In summary, exposure to blast overpressure is a persistent feature of combat-related injuries experienced by military personnel. In addition to combat-related blast injuries, concerns exists that repeated exposures to low-level blasts during routine training and operations may be linked to long-term neurological sequelae. These concerns have driven research exploring cumulative injury mechanisms following repeated blast exposure. Molecular and neuroimaging techniques present distinct but complementary approaches for investigating brain health/injury and have yielded potential biomarkers. Integration of these multimodal technologies in combination with data-driven artificial intelligence-enabled machine learning-based data analytic techniques could advance models of disease pathobiology and prognosis, ultimately improving prevention and precision care for subconcussive neurotrauma. To prevent and potentially treat these common injuries, it is imperative to enhance understanding of blast effects, monitor blast exposures in both training and in operational environments, and mitigate brain dysfunction in order to optimize health and performance, thereby, preserving readiness and after-service life for Veterans.  

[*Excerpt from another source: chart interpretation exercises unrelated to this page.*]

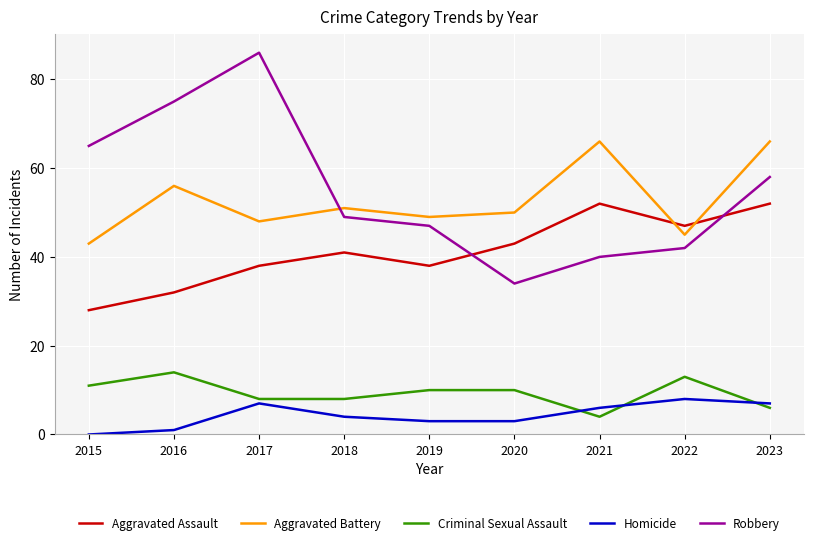

The Aggravated Battery series shows 19 at 2016. True or false?

False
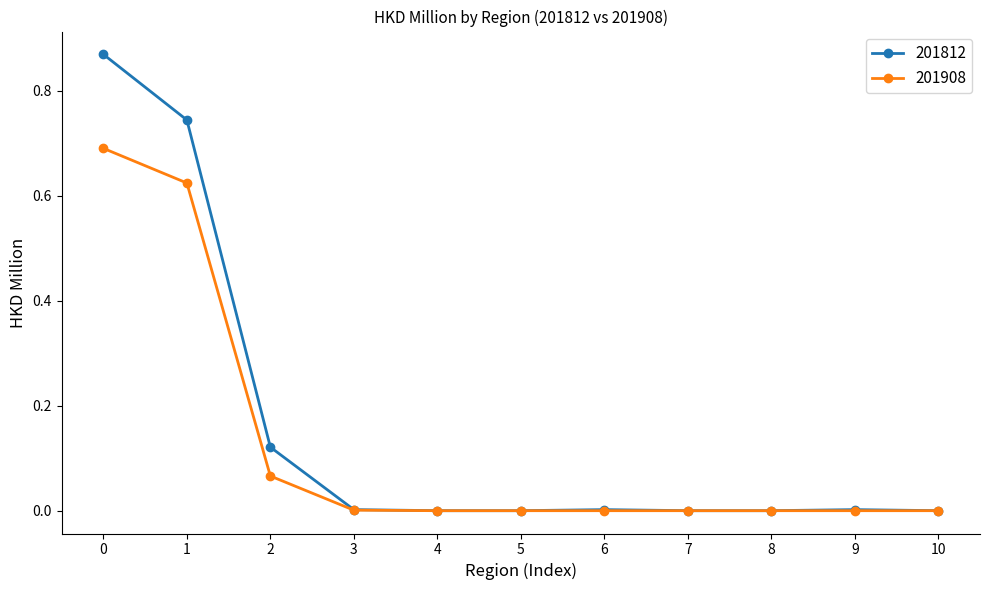

Rank the series by their maximum value, from highest to lowest.

201812, 201908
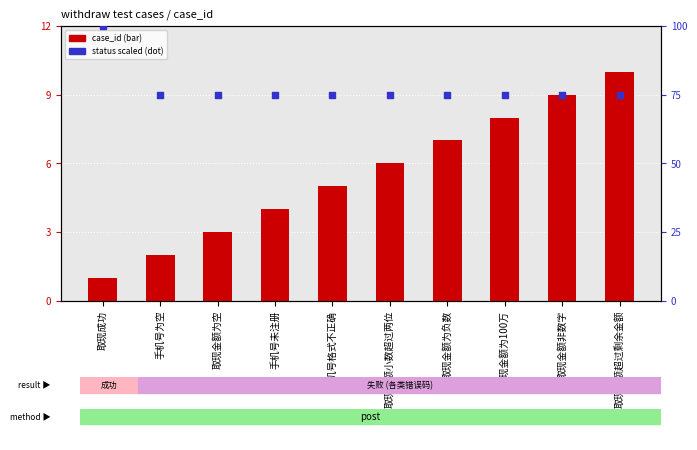

What are all the series names shown in the legend?

case_id, status (scaled)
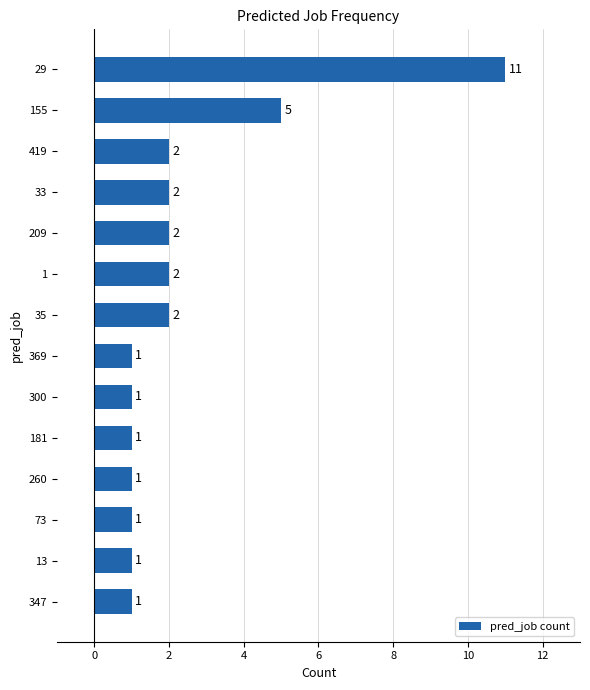

How many values are between 1 and 2?

12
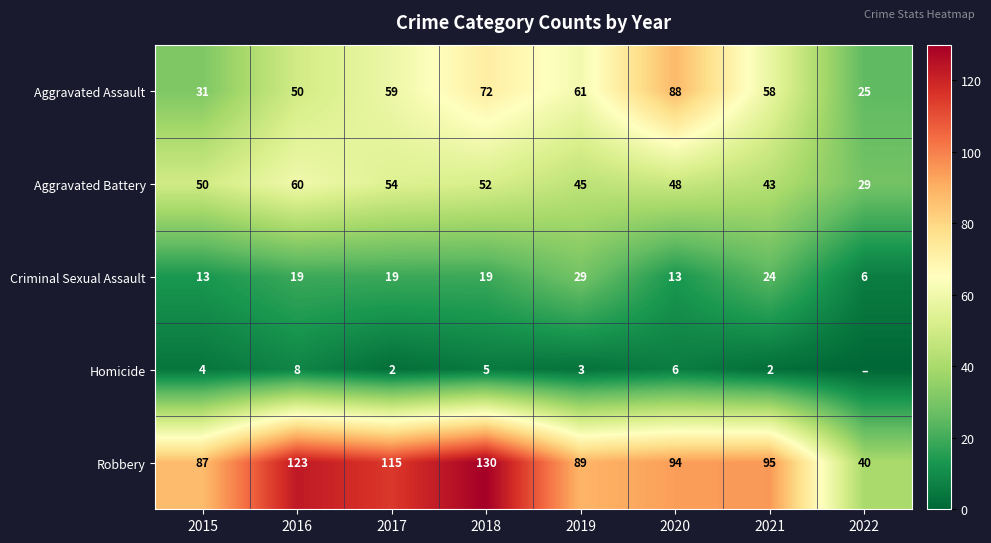

What is the difference between the Aggravated Battery values at 2018 and 2022?

23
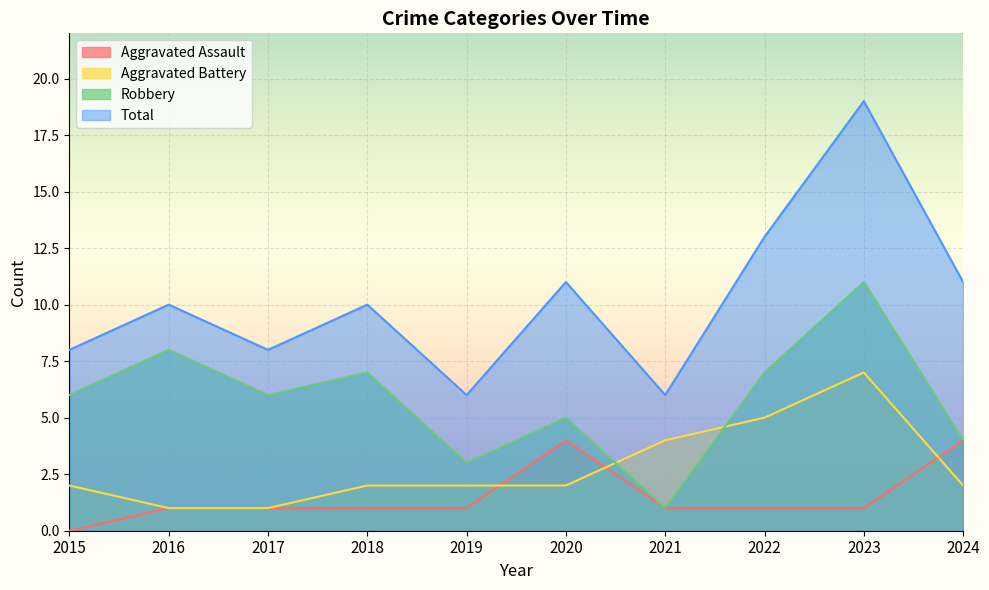

Does the chart display data point markers on the line(s)?

No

The objectives of the workshop are to discuss a) prospective cross-sectional comparisons and longitudinal data, collected from service members and Veterans who have sustained extensive operational exposures to repetitive subconcussive neurotrauma (e.g., explosive blast, weapons systems), during rigorous military training exercises and/or operational war-zone deployments vs. healthy cohorts, b) advanced structural and functional neuroimaging techniques to evaluate brain network integrity and functional connectivity; c) wearable concussion dosimeter technologies and gaps in their capability to monitor biological and cognitive performance changes in training and operations; d) multinational guidelines of blast monitoring implementation to mitigate blast exposure risk to Warfighters; e) blast-specific medical intervention, and f) future research direction to assist policy makers and researchers to further develop the field of blast-induced TBI as efficiently and effectively as possible.
This workshop would include a brief overview of the scope of the problem of low-intensity repetitive blast in military health and performance, state of science research from preclinical to clinal findings of blast exposure health effects, and some recommendation on mitigation guidelines.The workshop will bring at least 5 to 6 international cross-disciplinary subject matter experts with a broad knowledge and expertise on preclinical to clinical blast injury research, and with a synopsis at the end by the workshop co-chairs.
The intended audience are clinicians, military medical personnel, academic and defence scientists, industry, health care policy advisors.